Hal inilah yangseringkali terjadi antagonisme antara pekerja dengan pelaku kegiatan usaha (perusahaan), karena kegiatan industri yang baik sesungguhnya dapat tercipta dengan Hubungan Industrial yang harmonis, dengan suatu sistem manajerial kegiatan usaha, yang menempatkan serikat pekerja sebagai mitra strategis perusahaan dan pemerintah dibidang ketenaga kerjaan.

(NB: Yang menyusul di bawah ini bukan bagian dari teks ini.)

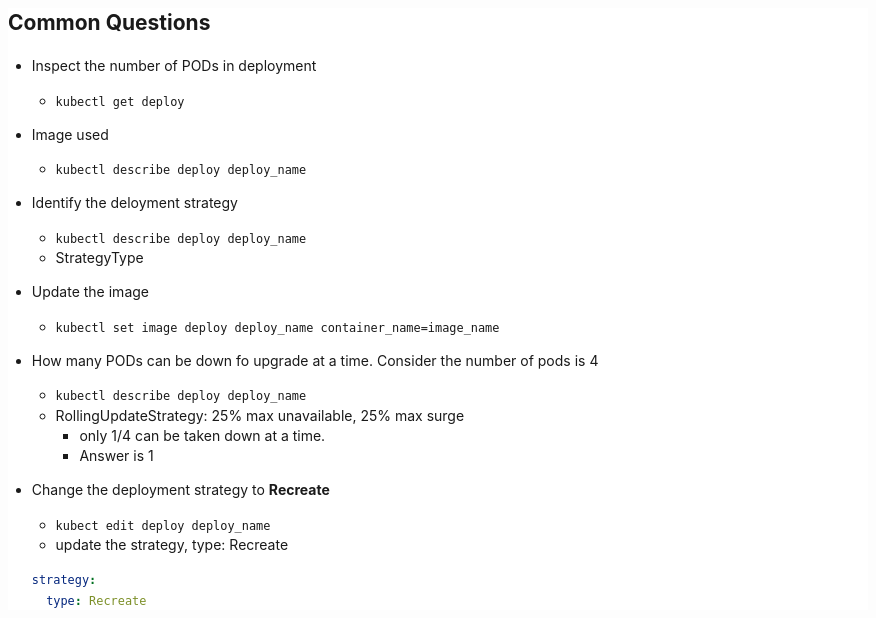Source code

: 
## Common Questions

- Inspect the number of PODs in deployment
  - `kubectl get deploy`
- Image used
  - `kubectl describe deploy deploy_name`
- Identify the deloyment strategy
  - `kubectl describe deploy deploy_name`
  - StrategyType
- Update the image

  - `kubectl set image deploy deploy_name container_name=image_name`

- How many PODs can be down fo upgrade at a time. Consider the number of pods is 4
  - `kubectl describe deploy deploy_name`
  - RollingUpdateStrategy: 25% max unavailable, 25% max surge
    - only 1/4 can be taken down at a time.
    - Answer is 1
- Change the deployment strategy to **Recreate**
  - `kubect edit deploy deploy_name`
  - update the strategy, type: Recreate
  ```yaml
  strategy:
    type: Recreate
  ```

Untuk menjadikan sektor usaha padat karya sebagai instrumen ekonomi, yang mampu berontribusi positif dalam pembangunan, karena di Kabupaten Lamongan dengan jumlah pekerja 20.600 pekerja setiap tahun, pekerja Lamongan mampu memperoleh upah sekitar Rp. 599.144.763.144,- namun kontribusi dari sektor ini sangat jarang diperhatikan, baik dengan penguatan kelembagaan Hubungan Induustrial, atau hal hal yang lain.
Selain akan menghadapi problem Nasional berupa RUU Omnibus Law Cipta Kerja, pekerja Lamongan akan menghadapi PILKADA pertama sejak kegiatan Industri Masal di Kabupaten Lamongan dilaksanakan, berbagai informasi edukatif, bahwa kebijakan pemerintah akan berdampak terhadap kesejahteraan pekerja, sanagat diperlukan.
Namun penulis pesimis informasi tersebut akan diperoleh karena dalam situasi pandemi, tidak ada ruang interaksi penyelenggara atau peserta yang dapat mengarahkan pada kebijakan pemerintah dalam 5 tahun kedepan akan berpihak kepada pekerja, diantaranya tentang kepastian status (pekerja tetap), menghilangkan outsorcing, menindak Upah dibawah UMK, jaminan keselamatan kerja, jaminan kesehatan, Struktur Skala Upah (SUSU) dan jaminan penegakan hukum ketenaga kerjaan, agar pekerja tidak menjadi "korban atau pelaku" kejahatan ketenaga kerjaan.